→ Prompt
For each statement below, say whether it agrees with the passage on antidoping tests, and support each yes or no by quoting the deciding words of the passage: (a) In 1988 Ben Johnson was caught for supposedly taking stanazolol; (b) the National Football League checks players for prohibited steroids once a year; (c) synthetic growth hormone can be told apart from natural growth hormone.

→ Given passage

Observers may be forgiven if they can't follow the arcane details of antidoping tests. The testers themselves sometimes get confused. In 1988, for example, Canadian sprinter Ben Johnson was taking growth hormone, testosterone, Dixarit, Furazabol, and inosine, yet was nailed for supposedly taking stanazolol, which according to one report, was "the only illegal drug he hadn't used."

Traditionally, authorities and organizations have tested athletes' urine for specific banned substances. The National Football League, for example, specifies dozens of prohibited anabolic steroids, and performs numerous yearly checks on players for these drugs.

Unfortunately, this strategy is riddled with problems.

First, as with Johnson's saga, the sheer number of tests increases the possibility of a single error. Second, steroid dopers remain a few steps ahead of the testers by continuously inventing new drugs. Finally, some performance enhancing drugs can't be identified by technology. Most notably, synthetic growth hormone, which has been around for almost three decades and widely thought to be used by baseball player Barry Bonds, can't be told from natural growth hormone.

[Stored items from a collection]
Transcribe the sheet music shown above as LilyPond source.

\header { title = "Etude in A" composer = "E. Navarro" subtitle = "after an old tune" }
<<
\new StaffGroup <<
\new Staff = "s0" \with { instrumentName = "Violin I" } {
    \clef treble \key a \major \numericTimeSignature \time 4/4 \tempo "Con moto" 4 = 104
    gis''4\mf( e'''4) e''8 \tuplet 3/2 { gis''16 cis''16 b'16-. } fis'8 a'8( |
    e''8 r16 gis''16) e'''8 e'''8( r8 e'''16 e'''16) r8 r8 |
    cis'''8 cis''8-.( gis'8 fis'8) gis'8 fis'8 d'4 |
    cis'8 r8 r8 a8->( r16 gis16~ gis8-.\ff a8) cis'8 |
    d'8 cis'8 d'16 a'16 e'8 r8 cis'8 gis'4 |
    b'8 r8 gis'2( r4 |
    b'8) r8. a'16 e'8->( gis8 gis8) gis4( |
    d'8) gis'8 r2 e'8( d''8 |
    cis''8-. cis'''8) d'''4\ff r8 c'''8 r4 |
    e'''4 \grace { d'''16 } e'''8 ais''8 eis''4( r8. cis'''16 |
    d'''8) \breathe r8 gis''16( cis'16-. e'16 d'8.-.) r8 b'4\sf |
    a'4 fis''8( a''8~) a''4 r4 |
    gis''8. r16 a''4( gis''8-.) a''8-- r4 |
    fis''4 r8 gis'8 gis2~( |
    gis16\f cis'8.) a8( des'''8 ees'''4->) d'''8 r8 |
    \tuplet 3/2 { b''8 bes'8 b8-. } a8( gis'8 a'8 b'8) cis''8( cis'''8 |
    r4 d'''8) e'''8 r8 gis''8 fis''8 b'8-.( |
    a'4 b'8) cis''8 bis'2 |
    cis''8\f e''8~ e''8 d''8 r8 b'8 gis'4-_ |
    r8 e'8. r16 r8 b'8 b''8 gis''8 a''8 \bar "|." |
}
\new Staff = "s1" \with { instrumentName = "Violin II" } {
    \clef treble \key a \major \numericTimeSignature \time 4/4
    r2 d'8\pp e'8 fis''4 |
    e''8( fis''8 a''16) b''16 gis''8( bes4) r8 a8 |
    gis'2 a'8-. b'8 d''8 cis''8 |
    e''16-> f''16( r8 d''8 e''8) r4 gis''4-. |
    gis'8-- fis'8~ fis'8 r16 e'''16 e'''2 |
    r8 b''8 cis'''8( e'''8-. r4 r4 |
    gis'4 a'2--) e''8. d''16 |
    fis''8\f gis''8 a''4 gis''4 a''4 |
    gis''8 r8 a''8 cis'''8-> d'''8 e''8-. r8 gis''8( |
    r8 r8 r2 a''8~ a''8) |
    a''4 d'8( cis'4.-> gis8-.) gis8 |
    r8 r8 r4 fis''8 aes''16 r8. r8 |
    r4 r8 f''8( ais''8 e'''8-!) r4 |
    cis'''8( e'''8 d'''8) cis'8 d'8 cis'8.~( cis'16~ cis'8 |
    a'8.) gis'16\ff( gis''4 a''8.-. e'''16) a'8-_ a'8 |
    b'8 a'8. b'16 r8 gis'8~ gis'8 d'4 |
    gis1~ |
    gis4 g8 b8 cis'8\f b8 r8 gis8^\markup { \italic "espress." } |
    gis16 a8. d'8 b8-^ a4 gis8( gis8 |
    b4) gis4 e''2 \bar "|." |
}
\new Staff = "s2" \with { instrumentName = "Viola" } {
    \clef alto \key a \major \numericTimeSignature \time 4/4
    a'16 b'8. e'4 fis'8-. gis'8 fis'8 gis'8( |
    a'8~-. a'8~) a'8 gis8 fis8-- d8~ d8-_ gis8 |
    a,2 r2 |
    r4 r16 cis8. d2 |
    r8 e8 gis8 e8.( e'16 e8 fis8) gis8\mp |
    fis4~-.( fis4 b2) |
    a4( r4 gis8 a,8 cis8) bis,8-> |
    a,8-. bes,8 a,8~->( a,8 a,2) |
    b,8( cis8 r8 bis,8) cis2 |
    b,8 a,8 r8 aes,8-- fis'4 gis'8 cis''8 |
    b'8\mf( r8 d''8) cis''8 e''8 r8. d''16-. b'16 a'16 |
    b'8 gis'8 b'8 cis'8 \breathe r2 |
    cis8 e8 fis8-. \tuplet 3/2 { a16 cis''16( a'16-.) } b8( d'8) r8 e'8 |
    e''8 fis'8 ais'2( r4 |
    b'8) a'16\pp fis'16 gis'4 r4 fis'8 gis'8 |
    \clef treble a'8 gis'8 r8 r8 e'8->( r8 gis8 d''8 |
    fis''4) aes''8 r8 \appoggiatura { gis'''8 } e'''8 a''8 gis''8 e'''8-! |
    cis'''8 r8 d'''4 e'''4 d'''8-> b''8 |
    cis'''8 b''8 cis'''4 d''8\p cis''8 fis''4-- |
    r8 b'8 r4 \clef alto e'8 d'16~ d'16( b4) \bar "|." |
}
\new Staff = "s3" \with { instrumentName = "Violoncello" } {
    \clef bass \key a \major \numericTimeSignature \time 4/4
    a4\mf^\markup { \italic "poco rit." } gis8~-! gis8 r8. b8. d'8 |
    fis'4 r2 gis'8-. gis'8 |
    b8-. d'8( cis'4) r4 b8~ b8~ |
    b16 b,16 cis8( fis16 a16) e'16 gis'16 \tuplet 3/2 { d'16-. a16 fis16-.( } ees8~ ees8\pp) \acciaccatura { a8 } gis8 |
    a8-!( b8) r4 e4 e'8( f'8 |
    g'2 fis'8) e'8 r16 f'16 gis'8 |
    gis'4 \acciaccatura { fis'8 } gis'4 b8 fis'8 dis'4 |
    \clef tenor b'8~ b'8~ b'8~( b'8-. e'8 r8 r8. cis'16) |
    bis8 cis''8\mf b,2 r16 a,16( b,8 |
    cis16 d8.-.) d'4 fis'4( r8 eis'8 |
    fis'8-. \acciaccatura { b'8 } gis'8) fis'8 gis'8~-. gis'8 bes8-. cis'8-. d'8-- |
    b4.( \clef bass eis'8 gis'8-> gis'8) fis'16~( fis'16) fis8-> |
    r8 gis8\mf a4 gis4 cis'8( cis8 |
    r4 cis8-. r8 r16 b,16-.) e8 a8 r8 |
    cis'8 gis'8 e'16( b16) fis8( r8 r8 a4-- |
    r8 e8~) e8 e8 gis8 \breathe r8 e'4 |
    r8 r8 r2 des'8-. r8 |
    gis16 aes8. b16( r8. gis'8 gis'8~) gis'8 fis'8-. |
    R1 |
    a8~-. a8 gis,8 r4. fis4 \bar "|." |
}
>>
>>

→ Solution to this task
(a) Yes: "was nailed for supposedly taking stanazolol"
(b) No: "performs numerous yearly checks on players for these drugs"
(c) No: "can't be told from natural growth hormone"